Once the prospect of closer integration comes up, the instinctive Lib Dem reaction is that the UK should agree to it regardless of whether or not it gets anything in return. Agreeing to anything and everything that comes out of Brussels is apparently a more attractive prospect than ‘isolation’ – even if, as it turns out, the UK is actually voicing objections that are shared across the EU, where the latest agreement is far from a done deal. Paddy Ashdown even claimed that we had "diminished ourselves in Washington", an argument that was quickly contradicted by US secretary of state Hillary Clinton.

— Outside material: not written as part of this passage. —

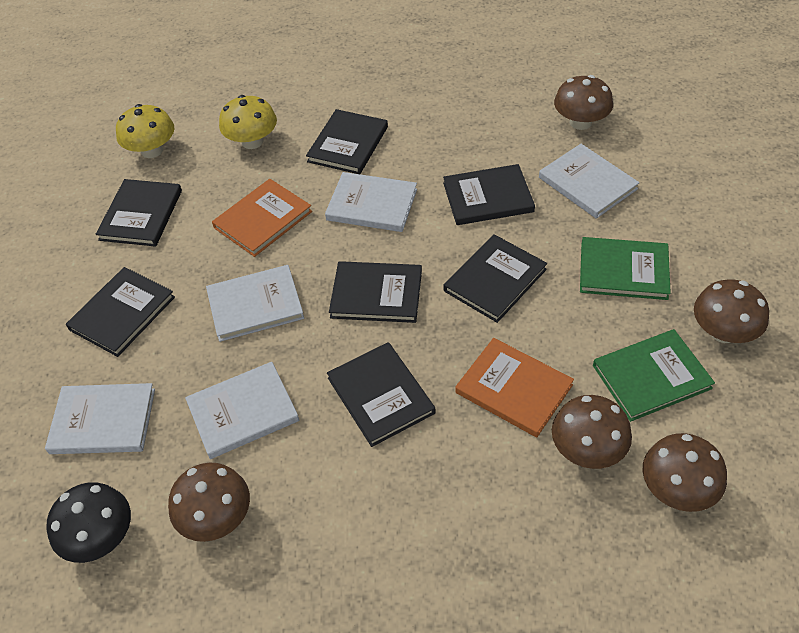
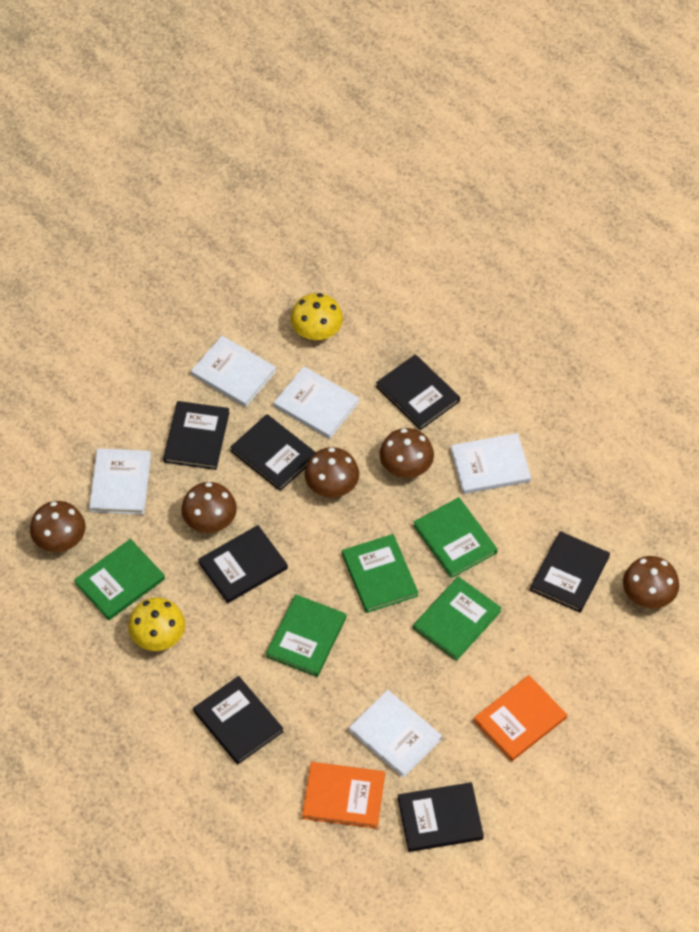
black mushroom: 1 -> 0
green book: 2 -> 5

What is most concerning about Nick Clegg’s stance is what happens next: not in terms of the Coalition, but in terms of the UK’s relationship with the EU. He sees the ‘repairing’ of this as a personal mission, even if he has to bypass the rest of the Government, saying: "On Europe, what I'm going to do is build bridges, re-engage and make sure that the British voice is heard at the top table in Europe." As well as openly criticising the use of the UK’s veto, Nick Clegg publicly stated that "it would be ludicrous" for the Eurozone and other countries which ratified the new agreement not to be able to use the existing EU institutions to enforce it because of "the exception of only one member state". Yet stopping the whole EU structure being used for the new arrangements - without safeguards for the UK - was the whole point of the UK's veto. And the UK having a veto at all is based on the principle that changes to the EU treaties must be unanimous. The Deputy Prime Minister is not just publicly disagreeing with the Prime Minister, but seeking to publicly undermine the UK's negotiating position.
The new intergovernmental treaty which has been proposed, instead of the rejected EU treaty, envisions the use of the European Commission and the European Court of Justice. Worryingly, it is reported that the Government is considering accepting this development, which would undermine the whole point of the veto, as an ‘olive branch to Nick Clegg’. Rather than an EU treaty using EU institutions to enforce a fiscal compact, there would be an intergovernmental treaty using EU institutions to enforce a fiscal compact – and still with nothing in defence of the UK’s national interests. The Government must not accept this without concessions to the UK in return. It certainly should not accept this for the sake of Nick Clegg.